* Work required
What you return should be only the lines in the entries below between the one holding "Sofort versandfertig" and the one holding "อกยาวมาจนถึงตอนนี้ ยังไม่หมด! ยังมี", ends included, with every picture left out.

____________

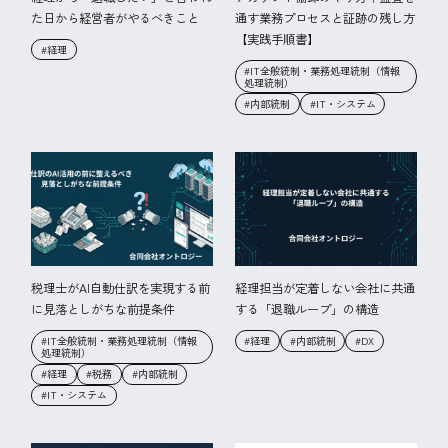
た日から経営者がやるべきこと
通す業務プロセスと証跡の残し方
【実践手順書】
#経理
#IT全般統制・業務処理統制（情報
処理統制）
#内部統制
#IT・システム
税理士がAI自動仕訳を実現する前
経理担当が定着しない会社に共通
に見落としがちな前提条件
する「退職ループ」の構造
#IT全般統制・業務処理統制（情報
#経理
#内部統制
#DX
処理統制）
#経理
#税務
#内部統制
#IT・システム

____________

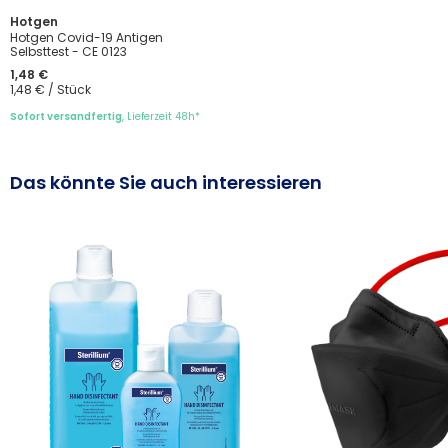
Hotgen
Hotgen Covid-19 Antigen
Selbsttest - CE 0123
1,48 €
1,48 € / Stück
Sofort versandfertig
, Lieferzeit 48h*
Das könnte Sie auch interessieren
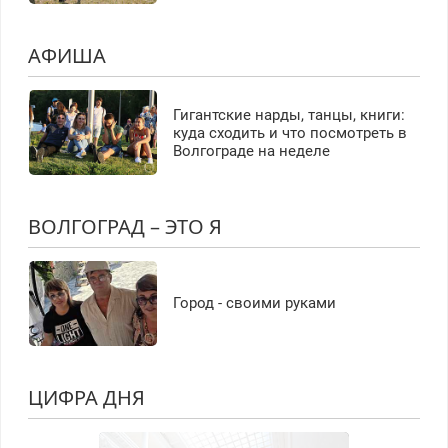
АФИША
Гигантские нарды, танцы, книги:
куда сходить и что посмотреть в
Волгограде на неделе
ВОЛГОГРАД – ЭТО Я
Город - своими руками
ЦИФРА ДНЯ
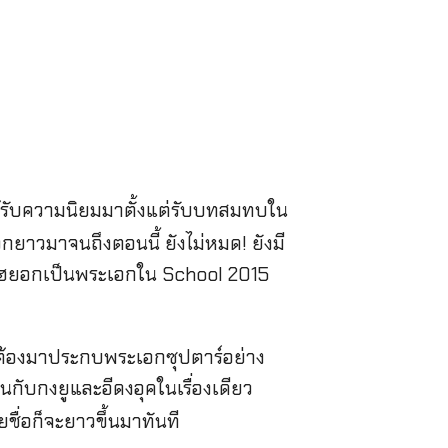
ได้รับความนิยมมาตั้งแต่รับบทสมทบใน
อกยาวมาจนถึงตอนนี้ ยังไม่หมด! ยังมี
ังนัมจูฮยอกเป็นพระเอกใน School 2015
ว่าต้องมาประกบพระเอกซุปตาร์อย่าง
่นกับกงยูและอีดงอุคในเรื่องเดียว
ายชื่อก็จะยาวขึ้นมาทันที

____________

* Output
Sofort versandfertig
, Lieferzeit 48h*
Das könnte Sie auch interessieren
АФИША
Гигантские нарды, танцы, книги:
куда сходить и что посмотреть в
Волгограде на неделе
ВОЛГОГРАД – ЭТО Я
Город - своими руками
ЦИФРА ДНЯ
ได้รับความนิยมมาตั้งแต่รับบทสมทบใน
อกยาวมาจนถึงตอนนี้ ยังไม่หมด! ยังมี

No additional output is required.